I have succumbed to the phenomena known as Dry January, JessHelicopter is doing it again and I realize it will no doubt be good for me; furthermore abstinence can lead to great spiritual insight and by default creativity. I can be more or less guaranteed creative clarity probably even a burst or two of uncontrolled genius; indeed during an exceptionally wet Last Day of December, I was so overcome with the planned content of my next lecture that I wrote it as sixty eight page screen play, with Anne Hathaway in the leading role.

Then the delirium came. At first I assumed it was a hangover, I've had hangovers enough to know them well and to recognize an impostor: the common cold masquerading as a regular hangover, like the tail end of a hurricane promising to “clear the air”. No air was cleared, the throbbing head of shrunken brain did not lessen but worsened and spread to throbbing nose and aching teeth, until the cold became more than an ailment of the head and seeped into an affliction of the bones, of the joints of the nerve endings.

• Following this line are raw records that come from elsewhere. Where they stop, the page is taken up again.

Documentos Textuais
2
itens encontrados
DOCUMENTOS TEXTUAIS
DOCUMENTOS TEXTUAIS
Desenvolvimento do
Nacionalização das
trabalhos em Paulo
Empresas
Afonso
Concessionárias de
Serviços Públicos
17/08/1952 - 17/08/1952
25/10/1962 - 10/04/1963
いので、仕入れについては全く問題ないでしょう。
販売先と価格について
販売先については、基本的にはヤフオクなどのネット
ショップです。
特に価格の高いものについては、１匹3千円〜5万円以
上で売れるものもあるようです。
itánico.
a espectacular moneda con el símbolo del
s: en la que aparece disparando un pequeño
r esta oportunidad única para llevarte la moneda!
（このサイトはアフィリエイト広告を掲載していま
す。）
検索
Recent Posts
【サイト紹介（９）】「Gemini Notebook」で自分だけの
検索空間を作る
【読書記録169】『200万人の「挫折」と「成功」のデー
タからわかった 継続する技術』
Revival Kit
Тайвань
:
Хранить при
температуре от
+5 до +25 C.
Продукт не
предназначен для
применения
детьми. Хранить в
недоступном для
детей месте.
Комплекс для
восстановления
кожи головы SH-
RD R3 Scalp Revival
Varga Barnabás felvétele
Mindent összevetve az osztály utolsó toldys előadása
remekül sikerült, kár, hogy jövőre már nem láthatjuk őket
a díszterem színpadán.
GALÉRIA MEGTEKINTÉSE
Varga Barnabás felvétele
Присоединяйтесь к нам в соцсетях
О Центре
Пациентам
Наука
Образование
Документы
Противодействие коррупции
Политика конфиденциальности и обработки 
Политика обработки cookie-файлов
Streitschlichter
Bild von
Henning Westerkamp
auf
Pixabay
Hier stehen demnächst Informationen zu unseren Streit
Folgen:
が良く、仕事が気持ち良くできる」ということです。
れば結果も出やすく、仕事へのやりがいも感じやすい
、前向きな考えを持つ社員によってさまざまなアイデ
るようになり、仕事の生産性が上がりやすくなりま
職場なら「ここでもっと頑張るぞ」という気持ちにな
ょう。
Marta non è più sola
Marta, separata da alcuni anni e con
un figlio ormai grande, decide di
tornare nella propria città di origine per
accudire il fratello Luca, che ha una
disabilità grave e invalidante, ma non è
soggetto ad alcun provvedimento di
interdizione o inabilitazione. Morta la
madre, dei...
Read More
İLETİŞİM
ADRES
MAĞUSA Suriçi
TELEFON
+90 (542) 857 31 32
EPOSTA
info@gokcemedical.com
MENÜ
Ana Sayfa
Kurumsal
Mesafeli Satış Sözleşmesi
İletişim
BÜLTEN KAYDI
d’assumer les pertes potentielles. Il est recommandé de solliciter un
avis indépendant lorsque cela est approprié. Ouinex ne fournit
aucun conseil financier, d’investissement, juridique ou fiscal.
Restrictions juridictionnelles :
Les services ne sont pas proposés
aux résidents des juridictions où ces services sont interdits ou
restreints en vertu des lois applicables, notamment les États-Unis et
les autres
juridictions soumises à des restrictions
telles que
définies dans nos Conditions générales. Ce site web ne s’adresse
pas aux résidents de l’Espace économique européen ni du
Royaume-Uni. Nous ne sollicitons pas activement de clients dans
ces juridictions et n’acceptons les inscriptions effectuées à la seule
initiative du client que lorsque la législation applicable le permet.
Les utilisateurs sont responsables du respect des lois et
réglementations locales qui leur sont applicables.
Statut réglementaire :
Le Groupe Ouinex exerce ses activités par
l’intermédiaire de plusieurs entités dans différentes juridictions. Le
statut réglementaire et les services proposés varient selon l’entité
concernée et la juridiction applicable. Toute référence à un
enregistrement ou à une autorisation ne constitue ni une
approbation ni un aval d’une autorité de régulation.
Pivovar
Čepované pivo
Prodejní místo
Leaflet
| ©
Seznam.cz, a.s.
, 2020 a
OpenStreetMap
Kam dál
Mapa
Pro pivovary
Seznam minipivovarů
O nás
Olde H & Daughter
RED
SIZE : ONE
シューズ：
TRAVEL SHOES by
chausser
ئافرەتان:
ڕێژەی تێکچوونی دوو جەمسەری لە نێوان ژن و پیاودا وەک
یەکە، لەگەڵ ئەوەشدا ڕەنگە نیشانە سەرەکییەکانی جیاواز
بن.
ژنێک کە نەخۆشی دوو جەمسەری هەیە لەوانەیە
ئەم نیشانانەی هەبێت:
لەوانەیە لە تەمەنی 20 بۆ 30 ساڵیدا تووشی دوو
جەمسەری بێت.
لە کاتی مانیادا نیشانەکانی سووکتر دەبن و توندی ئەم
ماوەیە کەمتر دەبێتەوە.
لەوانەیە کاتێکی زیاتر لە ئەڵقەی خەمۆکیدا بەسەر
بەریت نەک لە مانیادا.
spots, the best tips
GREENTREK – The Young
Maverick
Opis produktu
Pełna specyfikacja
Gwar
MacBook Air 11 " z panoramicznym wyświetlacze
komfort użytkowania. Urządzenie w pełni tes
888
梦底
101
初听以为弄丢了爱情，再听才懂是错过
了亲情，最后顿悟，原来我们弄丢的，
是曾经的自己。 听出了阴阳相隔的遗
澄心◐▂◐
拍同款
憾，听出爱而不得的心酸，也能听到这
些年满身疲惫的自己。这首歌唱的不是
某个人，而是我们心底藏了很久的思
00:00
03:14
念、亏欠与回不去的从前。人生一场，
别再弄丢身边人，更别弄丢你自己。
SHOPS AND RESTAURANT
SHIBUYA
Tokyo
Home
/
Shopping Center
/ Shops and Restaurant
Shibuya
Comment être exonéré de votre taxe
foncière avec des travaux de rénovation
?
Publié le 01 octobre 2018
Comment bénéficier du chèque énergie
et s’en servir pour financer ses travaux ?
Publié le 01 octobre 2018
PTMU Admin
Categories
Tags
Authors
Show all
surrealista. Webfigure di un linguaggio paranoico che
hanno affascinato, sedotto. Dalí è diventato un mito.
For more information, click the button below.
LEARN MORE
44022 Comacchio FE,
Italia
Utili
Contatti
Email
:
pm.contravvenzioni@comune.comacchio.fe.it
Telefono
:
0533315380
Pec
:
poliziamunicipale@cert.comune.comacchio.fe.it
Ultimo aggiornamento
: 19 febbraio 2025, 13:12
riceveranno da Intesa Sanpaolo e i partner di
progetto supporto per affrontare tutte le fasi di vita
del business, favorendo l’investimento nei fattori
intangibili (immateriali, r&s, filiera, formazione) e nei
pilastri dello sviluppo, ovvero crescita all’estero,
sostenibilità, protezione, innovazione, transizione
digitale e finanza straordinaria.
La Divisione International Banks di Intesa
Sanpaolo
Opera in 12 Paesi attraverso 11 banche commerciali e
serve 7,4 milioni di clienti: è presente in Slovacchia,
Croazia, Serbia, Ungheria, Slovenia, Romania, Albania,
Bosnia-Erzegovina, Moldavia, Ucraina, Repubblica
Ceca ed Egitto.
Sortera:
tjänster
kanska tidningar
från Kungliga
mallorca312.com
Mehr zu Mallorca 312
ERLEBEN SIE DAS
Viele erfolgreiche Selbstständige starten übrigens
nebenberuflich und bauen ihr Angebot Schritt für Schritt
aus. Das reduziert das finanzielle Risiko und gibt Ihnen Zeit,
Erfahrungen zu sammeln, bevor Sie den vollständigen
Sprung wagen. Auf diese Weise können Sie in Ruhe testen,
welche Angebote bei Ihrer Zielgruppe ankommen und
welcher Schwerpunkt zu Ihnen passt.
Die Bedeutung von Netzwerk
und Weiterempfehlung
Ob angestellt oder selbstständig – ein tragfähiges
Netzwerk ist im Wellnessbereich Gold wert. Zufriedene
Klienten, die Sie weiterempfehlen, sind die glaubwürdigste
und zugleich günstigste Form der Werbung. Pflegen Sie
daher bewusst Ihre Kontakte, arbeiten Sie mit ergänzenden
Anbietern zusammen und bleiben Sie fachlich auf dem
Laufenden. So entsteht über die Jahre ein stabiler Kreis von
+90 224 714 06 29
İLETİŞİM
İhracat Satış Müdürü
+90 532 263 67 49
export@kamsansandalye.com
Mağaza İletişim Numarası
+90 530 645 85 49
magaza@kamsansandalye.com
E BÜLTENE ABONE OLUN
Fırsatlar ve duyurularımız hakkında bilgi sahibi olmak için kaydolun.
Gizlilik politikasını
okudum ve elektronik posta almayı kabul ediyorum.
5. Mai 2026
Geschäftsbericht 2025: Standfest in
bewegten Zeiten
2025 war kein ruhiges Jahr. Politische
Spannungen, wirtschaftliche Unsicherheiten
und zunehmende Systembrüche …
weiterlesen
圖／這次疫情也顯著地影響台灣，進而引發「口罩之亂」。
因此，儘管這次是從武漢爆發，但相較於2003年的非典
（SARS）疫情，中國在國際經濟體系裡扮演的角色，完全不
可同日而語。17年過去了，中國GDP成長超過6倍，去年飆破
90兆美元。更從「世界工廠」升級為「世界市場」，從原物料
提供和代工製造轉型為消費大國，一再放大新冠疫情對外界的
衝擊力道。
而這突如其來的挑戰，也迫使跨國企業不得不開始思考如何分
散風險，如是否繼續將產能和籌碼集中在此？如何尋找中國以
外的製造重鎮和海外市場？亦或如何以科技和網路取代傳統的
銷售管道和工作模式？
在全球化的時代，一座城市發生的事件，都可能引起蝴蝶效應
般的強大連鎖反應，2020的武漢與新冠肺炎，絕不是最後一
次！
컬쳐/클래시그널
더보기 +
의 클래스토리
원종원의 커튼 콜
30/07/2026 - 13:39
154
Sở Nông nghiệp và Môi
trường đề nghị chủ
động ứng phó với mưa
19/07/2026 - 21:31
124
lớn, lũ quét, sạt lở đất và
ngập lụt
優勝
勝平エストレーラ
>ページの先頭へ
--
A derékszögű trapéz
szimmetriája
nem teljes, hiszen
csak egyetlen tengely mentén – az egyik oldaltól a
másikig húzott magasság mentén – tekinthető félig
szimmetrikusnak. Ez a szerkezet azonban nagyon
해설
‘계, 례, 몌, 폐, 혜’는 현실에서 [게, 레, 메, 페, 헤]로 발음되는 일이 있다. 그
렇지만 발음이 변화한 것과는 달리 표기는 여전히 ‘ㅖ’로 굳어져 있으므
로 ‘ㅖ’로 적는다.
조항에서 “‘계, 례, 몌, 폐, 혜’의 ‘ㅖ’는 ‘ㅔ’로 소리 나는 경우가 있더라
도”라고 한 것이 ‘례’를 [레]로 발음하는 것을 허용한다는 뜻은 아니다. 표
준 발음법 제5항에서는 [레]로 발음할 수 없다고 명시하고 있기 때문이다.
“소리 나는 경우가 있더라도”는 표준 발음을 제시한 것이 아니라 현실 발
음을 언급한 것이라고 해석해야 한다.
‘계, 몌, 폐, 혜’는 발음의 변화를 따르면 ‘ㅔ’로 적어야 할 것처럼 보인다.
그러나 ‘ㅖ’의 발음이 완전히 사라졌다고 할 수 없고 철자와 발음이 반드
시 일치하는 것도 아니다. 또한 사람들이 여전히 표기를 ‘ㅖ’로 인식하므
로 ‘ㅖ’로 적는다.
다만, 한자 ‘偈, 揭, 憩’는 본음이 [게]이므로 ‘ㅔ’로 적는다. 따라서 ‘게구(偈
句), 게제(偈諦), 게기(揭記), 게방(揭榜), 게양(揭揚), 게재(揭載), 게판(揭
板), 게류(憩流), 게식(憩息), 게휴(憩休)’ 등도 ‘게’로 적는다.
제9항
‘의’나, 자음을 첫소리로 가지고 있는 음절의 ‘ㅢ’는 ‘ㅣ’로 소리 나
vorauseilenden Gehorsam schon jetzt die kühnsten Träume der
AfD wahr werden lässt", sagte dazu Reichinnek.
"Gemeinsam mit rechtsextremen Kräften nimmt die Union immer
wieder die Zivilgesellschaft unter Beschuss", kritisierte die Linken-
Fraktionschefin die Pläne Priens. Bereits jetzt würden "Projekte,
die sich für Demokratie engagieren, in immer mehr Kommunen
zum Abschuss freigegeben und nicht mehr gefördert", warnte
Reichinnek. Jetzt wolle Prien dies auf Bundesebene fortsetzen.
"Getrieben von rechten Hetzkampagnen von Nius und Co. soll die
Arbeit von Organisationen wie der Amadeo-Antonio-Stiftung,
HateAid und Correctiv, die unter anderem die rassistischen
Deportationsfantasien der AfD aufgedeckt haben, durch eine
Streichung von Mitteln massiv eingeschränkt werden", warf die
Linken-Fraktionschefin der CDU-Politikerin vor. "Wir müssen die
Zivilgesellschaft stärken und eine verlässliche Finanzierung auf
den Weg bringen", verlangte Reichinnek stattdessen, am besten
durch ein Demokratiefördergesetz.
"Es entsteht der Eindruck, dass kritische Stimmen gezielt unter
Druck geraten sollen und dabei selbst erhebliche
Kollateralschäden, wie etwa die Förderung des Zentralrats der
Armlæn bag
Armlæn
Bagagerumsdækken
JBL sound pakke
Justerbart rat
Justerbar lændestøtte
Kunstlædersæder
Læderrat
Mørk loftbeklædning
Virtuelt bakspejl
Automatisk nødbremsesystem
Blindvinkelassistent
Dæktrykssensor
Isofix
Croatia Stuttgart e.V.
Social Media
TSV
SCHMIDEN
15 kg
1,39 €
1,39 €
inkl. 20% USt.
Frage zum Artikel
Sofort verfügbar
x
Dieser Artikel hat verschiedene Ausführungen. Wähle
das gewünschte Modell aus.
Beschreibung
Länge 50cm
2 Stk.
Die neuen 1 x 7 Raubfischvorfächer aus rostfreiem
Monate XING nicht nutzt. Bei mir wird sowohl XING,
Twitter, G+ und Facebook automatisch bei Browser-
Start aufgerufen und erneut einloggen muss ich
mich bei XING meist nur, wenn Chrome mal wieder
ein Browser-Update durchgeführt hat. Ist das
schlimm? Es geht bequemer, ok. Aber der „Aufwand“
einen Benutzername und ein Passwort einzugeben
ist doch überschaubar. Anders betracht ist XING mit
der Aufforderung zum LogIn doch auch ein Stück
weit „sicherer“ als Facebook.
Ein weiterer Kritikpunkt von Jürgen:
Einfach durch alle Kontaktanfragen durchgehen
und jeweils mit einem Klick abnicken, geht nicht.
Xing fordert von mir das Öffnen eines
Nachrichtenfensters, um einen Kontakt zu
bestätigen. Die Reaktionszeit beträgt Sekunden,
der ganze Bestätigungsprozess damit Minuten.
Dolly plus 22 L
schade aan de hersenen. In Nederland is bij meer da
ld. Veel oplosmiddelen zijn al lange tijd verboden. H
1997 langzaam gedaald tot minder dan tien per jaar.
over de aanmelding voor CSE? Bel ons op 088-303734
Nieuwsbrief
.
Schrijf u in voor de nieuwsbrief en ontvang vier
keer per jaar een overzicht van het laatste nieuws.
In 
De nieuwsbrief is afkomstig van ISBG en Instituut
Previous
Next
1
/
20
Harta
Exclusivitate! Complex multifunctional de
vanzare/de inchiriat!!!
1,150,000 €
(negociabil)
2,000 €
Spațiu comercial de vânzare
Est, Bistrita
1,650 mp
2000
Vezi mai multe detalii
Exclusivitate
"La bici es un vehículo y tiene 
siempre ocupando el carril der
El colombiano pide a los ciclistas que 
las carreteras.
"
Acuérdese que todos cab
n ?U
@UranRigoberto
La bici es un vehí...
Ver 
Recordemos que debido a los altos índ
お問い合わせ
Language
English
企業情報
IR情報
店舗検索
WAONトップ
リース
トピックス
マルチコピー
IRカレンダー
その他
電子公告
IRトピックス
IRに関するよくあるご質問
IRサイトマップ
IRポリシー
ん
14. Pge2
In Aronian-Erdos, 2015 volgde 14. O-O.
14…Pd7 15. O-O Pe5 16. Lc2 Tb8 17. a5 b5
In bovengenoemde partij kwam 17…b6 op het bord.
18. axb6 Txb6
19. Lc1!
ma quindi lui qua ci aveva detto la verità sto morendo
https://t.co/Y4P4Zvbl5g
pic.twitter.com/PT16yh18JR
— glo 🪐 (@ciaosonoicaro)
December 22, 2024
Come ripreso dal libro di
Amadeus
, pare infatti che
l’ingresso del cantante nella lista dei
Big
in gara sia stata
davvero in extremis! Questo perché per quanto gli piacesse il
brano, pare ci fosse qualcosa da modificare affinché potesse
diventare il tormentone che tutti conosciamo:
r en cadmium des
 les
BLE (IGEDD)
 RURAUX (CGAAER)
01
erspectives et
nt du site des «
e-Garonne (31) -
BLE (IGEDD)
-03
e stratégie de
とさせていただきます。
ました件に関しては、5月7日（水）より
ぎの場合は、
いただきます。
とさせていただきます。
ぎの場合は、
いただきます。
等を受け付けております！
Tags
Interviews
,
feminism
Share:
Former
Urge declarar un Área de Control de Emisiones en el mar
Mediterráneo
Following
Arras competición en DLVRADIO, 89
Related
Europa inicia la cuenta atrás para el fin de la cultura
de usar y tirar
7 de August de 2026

Teenage reading of Victorian novels has left me well versed in the art of convalescing and so I retired to my bedroom chamber where propped up by a mound of tapestry pillows, and beneath a hundred feather quilts I entered that delicious stage of delirium; my skin so sensitive it might have belonged to my sixteen year old self about to explode from the brush of my true loves fingers, my mind a whir of disjointed Dr. Who like thoughts and acid house fractals, where a thousand ideas fluttered about me laughing at my fingers too weak to hold a pen, my eyes too pained to see the paper and my logic thwarted by the marking of seams and UV unwrapping of a billion honey combs. I tossed and turned, I felt every lump and bump in the mattress as though I were a Princess brought in from the storm only to have my night’s sleep ruined by a single pea. I sensed every speck of dust in the room, heard each rain drop as it slid down the window pane and saw shadows in the mirrors that did not belong, as there are no tapered candles here to flicker on Grace Poole’s table.

a new look me as illustrated by  AndyArtisand
The adventures into which I was plunged that night, the terrible dreams, the falling through abyss after abyss and twisting from one warped reality into another; left me cleansed. Two months later or was it two days? I emerged as a young tribesman might from initiation into adult hood, as a fresh Witch from her first flight across the moonlit sky, and the jumble that was honeycombs, shadows and snippets of yes I must confess: Leonard Cohen songs, cleared to open a pathway onwards and deeper into January. Yes I am still tender and require gentle care, I can only drink consommé the colour of August sunshine but I have found the next lines to chapter nine. I can go on! I embrace you Dry January, I thank you Delirium and I hate you Mondays, for tomorrow is back to work.